What is the axis of rotation?
 
  • #3
Oh i was the - sign... I see(Worried)
 
  • #4
MarkFL said:
\(\displaystyle y=-x^2+6x-8=-\left(x^2-6x+8 \right)=-(x-2)(x-4)\)

What is the axis of rotation?

x axis?
 
  • #5
shamieh said:
x axis?

Which method do you feel will be more straightforward, and can you give an element of the volume, that is, the volume of an arbitrary shell, disk or washer (depending on the method you choose)?

I actually recommend doing these problems more than one way when possible just for the practice and as a means of checking your result.
 
  • #6
We can work this type of problem in general by requiring one of the roots of the parabolic boundary to be the origin, and the other on the positive $x$-axis.

So let the region be bounded by:

\(\displaystyle y=-kx(x-a)\) and \(\displaystyle y=0\), which is also the axis of rotation.

Note: \(\displaystyle 0<k\) and \(\displaystyle 0<a\).

Disk method:

The volume of an arbitrary disk is:

\(\displaystyle dV=\pi r^2\,dx\)

where:

\(\displaystyle r=y=-kx(x-a)\)

hence:

\(\displaystyle dV=\pi \left(-kx(x-a) \right)^2\,dx=\pi k^2\left(x^4-2ax^3+a^2x^2 \right)\,dx\)

Summing up the disks, we find:

\(\displaystyle V=\pi k^2\int_0^a x^4-2ax^3+a^2x^2\,dx\)

Applying the FTOC, we obtain:

\(\displaystyle V=\pi k^2\left[\frac{1}{5}x^5-\frac{a}{2}x^4+\frac{a^2}{3}x^3 \right]_0^a=\pi a^5k^2\left(\frac{1}{5}-\frac{1}{2}+\frac{1}{3} \right)=\frac{\pi a^5k^2}{30}\)

Shell method:

The volume of an arbitrary shell is:

\(\displaystyle dV=2\pi rh\,dy\)

where:

\(\displaystyle r=y\)

To find $h$, consider:

\(\displaystyle y=-kx(x-a)=-kx^2+akx\)

Arranged in standard quadratic form:

\(\displaystyle kx^2-akx+y=0\)

Application of the quadratic formula yields:

\(\displaystyle x=\frac{ak\pm\sqrt{a^2k^2-4ky}}{2k}\)

Hence:

\(\displaystyle h=\frac{ak+\sqrt{a^2k^2-4ky}}{2k}-\frac{ak-\sqrt{a^2k^2-4ky}}{2k}=\frac{\sqrt{a^2k^2-4ky}}{k}\)

And so we have:

\(\displaystyle dV=\frac{2\pi}{k}\left(y\sqrt{a^2k^2-4ky} \right)\,dy\)

To determine the upper limit of integration, we note that the axis of symmetry for the parabola is on \(\displaystyle x=\frac{a}{2}\) and so the upper limit is:

\(\displaystyle y=-k\frac{a}{2}\left(\frac{a}{2}-a \right)=\frac{a^2k}{4}\)

And so the volume is given by:

\(\displaystyle V=\frac{2\pi}{k}\int_0^{\frac{a^2k}{4}} y\sqrt{a^2k^2-4ky}\,dy\)

At this point, we may want to develop a formula for the indefinite integral:

\(\displaystyle I=\int x\sqrt{a+bx}\,dx\)

Task instructions:
Update the thread on volumes of revolution, starting at "Which method do" and ending at "method you choose)?": change "straightforward" to "simple" and write out that stretch in full.

Information provided:

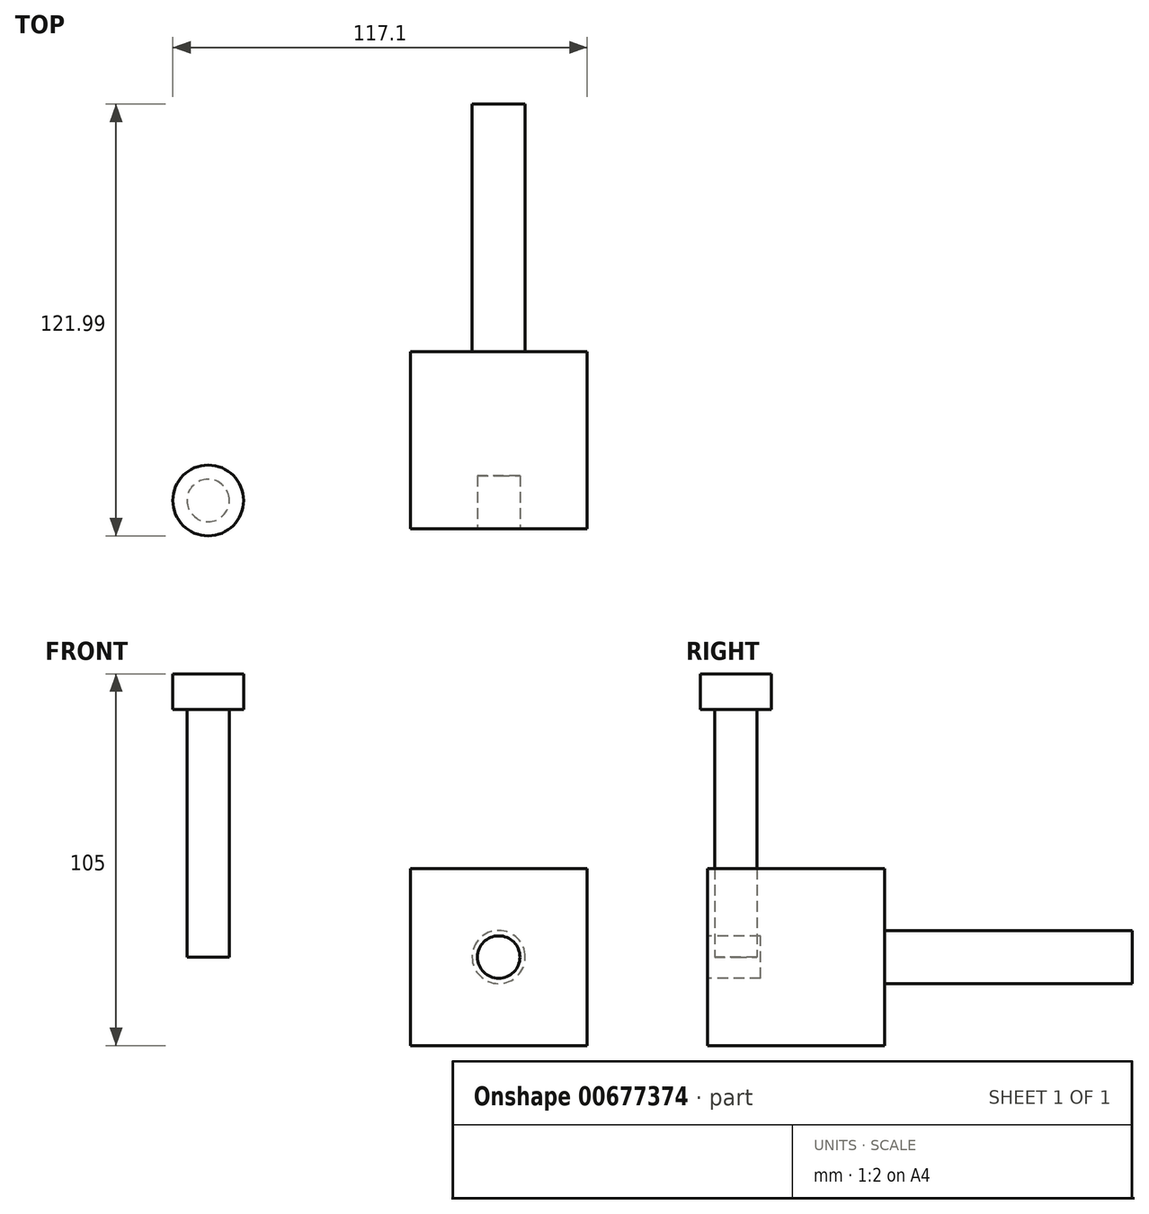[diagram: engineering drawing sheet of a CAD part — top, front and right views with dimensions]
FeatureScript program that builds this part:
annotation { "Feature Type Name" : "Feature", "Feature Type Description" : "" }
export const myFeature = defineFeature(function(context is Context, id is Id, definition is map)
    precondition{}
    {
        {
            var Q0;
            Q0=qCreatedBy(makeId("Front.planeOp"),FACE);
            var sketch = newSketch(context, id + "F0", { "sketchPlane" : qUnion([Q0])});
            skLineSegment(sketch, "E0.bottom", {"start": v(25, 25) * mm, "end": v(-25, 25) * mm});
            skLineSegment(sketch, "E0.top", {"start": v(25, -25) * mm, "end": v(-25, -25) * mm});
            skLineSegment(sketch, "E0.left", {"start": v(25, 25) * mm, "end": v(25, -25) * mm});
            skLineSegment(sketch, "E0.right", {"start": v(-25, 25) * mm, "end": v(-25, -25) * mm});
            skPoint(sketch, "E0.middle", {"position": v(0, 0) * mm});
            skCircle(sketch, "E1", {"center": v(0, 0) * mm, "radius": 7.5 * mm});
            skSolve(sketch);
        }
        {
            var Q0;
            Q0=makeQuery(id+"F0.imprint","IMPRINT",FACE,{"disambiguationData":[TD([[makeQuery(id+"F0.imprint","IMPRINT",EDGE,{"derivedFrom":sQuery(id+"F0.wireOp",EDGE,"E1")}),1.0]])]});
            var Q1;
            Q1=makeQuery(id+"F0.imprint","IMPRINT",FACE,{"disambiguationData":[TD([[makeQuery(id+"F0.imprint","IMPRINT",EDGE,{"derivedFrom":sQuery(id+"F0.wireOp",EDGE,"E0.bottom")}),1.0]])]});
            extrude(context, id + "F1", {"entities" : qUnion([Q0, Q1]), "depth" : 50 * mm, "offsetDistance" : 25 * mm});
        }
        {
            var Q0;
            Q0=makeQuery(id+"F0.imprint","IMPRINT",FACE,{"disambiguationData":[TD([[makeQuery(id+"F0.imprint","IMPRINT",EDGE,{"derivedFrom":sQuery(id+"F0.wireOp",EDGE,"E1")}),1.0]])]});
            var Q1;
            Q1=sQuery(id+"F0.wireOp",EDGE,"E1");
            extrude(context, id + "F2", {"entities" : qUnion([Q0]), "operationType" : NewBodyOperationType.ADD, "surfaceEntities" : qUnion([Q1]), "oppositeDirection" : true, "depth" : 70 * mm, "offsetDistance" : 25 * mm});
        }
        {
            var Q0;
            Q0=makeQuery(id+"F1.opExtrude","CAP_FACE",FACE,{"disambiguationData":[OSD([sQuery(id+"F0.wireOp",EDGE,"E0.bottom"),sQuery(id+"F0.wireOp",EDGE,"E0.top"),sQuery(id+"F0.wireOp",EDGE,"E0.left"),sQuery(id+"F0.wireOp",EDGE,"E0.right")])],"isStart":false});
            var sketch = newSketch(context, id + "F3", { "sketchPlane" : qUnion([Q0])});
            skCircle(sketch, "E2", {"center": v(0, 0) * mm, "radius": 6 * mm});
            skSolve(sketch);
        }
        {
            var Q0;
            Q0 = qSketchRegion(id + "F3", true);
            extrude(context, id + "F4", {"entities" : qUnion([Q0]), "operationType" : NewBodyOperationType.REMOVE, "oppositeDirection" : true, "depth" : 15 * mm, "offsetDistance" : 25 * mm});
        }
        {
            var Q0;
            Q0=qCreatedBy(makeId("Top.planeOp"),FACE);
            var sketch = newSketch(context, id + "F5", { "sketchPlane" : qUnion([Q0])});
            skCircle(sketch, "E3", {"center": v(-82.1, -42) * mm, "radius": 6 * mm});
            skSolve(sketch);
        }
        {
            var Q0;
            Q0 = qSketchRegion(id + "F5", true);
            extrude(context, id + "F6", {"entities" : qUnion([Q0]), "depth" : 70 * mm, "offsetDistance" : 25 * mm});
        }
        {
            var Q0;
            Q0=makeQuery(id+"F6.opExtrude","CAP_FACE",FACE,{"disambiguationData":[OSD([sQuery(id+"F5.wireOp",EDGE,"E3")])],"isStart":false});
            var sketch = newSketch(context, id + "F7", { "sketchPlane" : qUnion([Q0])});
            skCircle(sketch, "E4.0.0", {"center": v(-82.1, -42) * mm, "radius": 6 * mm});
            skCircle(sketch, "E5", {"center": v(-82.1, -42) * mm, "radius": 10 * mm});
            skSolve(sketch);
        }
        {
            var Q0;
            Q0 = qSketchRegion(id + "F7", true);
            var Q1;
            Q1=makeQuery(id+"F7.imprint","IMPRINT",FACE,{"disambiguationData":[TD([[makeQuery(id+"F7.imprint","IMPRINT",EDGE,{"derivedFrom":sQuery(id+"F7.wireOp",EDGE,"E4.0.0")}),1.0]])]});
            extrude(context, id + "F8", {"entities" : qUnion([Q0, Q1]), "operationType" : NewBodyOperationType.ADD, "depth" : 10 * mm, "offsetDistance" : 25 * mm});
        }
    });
* * *
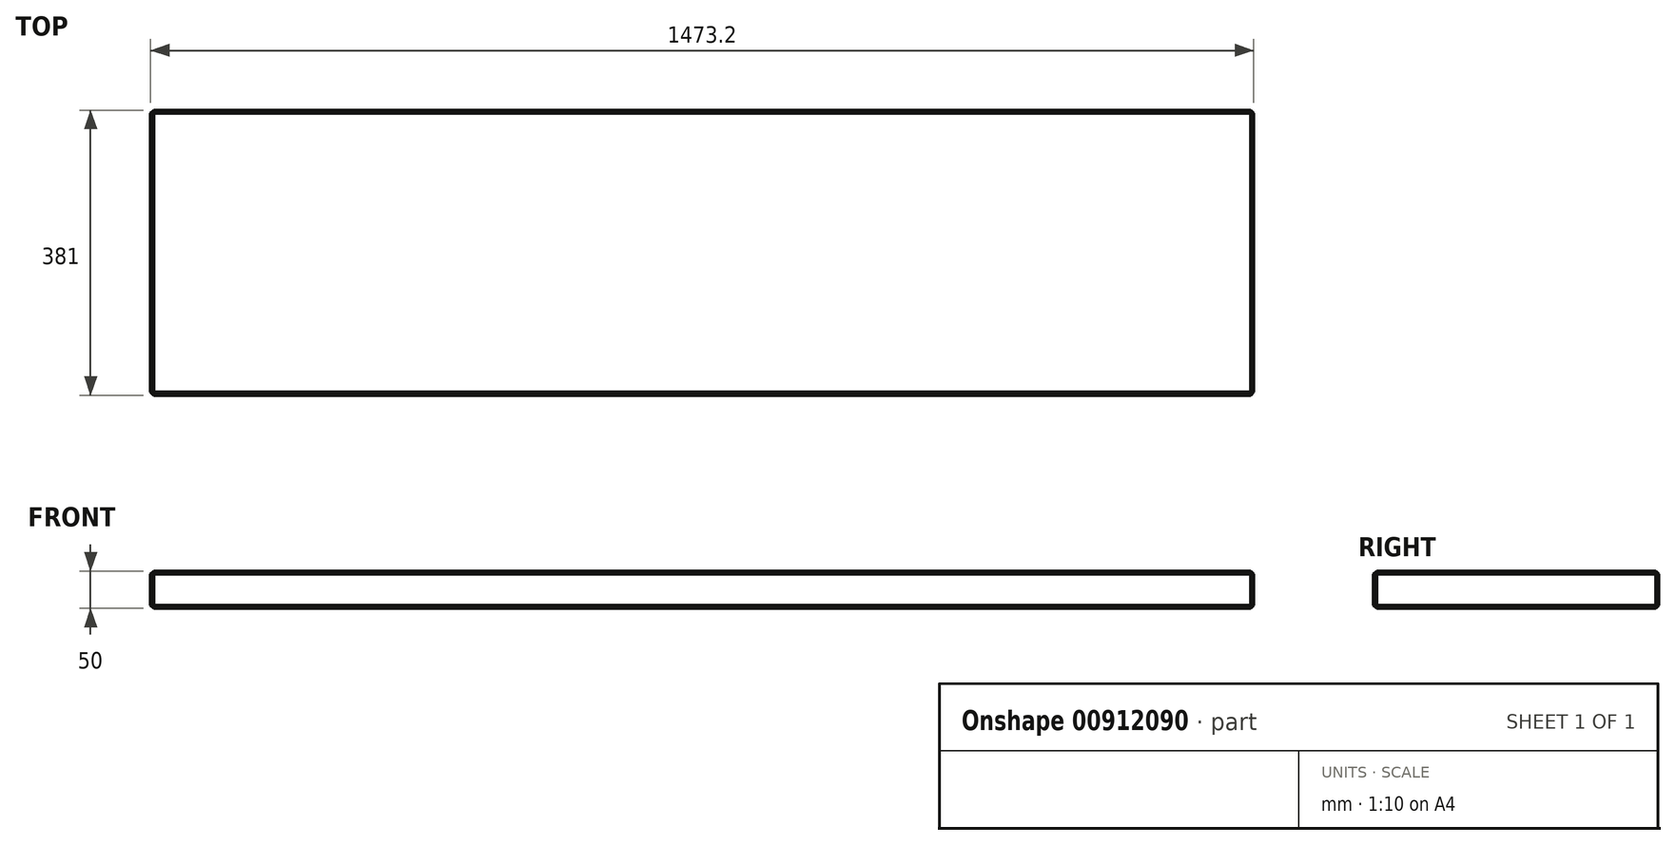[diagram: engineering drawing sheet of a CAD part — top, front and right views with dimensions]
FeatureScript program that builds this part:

Written answer:
Which method do you feel will be more simple, and can you give an element of the volume, that is, the volume of an arbitrary shell, disk or washer (depending on the method you choose)?